Заметим, что одно из значений слова «гарсон» — «мальчик». Так что компания прежних «мальчиков» существенно пополняется французским, которого рассказчик именует еще и «рабочим» (ouvrier) и через всю жизнь которого, по выражению писателя, проходят "три предмета: работа, веселье и, от времени до времени… революция. Все это он умеет делать чрезвычайно ловко, скоро, горячо, но отнюдь не бестолково".

Стоит припомнить упоминание в «немецких» главах, что "в 1848 году Берлин даже бунтовал, но непродолжительно и скучно", чтобы по достоинству оценить «простодушную» меткость этих различений.

В своей ранней повести "Запутанное дело", ставшей причиной его ссылки в Вятку, Салтыков изображал своего героя захваченным увиденным на театральной сцене зрелищем толпы — "вовсе не той, которую он ежедневно привык видеть на Сенной или на Конной, а такой, какой еще он не видывал, и, что всего страннее, возможность которой он вдруг начал весьма ясно и отчетливо сознавать" и вслед за которой ему самому хотелось бежать.
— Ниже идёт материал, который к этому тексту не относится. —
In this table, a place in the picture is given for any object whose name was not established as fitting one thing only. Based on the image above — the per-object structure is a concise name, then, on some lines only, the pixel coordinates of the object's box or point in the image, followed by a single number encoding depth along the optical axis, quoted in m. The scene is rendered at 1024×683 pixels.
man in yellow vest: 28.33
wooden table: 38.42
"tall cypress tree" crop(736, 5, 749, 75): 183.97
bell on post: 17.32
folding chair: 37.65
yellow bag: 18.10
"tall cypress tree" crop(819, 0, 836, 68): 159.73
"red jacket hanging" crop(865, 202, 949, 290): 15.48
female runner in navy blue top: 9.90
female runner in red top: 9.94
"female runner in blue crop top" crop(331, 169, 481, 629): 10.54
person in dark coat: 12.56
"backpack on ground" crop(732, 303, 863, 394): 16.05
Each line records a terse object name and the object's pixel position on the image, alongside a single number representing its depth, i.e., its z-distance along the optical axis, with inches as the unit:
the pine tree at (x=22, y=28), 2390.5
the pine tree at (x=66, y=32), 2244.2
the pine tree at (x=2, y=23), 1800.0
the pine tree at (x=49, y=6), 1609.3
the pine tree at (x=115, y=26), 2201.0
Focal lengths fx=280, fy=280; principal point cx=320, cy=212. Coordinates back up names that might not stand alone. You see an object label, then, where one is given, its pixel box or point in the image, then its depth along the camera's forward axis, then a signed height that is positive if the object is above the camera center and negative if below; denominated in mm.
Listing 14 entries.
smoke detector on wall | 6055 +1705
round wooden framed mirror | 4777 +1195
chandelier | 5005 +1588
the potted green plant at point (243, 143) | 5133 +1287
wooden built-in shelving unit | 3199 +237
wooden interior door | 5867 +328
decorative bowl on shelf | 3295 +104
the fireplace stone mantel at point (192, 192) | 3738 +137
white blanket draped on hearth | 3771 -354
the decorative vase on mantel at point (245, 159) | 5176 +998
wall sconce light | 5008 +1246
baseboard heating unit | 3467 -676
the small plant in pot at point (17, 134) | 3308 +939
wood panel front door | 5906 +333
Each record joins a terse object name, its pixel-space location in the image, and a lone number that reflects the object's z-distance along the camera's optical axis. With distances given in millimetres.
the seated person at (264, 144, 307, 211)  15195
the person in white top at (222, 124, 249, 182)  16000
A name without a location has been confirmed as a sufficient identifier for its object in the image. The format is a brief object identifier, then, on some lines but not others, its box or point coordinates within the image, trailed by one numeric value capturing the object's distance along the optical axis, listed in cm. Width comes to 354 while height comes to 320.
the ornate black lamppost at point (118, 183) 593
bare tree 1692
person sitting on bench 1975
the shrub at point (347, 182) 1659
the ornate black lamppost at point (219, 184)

Эта, написанная в 1848 году, картина находилась в очевидном родстве с тогдашней французской революцией, о вызванных которой "бескорыстных восторгах" вспоминает Щедрин в книге "За рубежом".

Последний же раз ouvrier "горячо, но отнюдь не бестолково" проявил себя в дни Парижской коммуны.

Забегая вперед, надо сказать, что в дальнейших главах своей книги Щедрин касался вопроса о французских «мальчиках» весьма бегло и осторожно, ибо, по его словам, был "с жизнью французского народа, в тесном значении этого слова, с его верованиями и надеждами… совсем незнаком".

В этой связи слова, которыми начинается рассказ о новой поездке в Париж: "…наглядевшись вдоволь на уличную жизнь, непростительно было бы не заглянуть и в ту мастерскую, в которой вершатся политические и административные судьбы Франции", приобретают горьковато-едкий привкус. Ведь, как поясняет сатирик, русскому путешественнику "нельзя дотронуться до рабочего человека без того, чтоб из этого не вышло превратного толкования". Это Щедрин постоянно испытывал "на своих боках" и как писатель, и как редактор журнала.

Какое уж тут «вдоволь»… "Нет, лучше уже держаться около буржуа", — решает рассказчик.

История поездки на заседание парламента вроде бы начинается на той же бодрой ноте, что и предыдущее описание французской столицы: "Дорога от Парижа до Версаля промелькнула очень весело". Но это один из тех незаметных переходов, та смена тона, о каких уже упоминалось.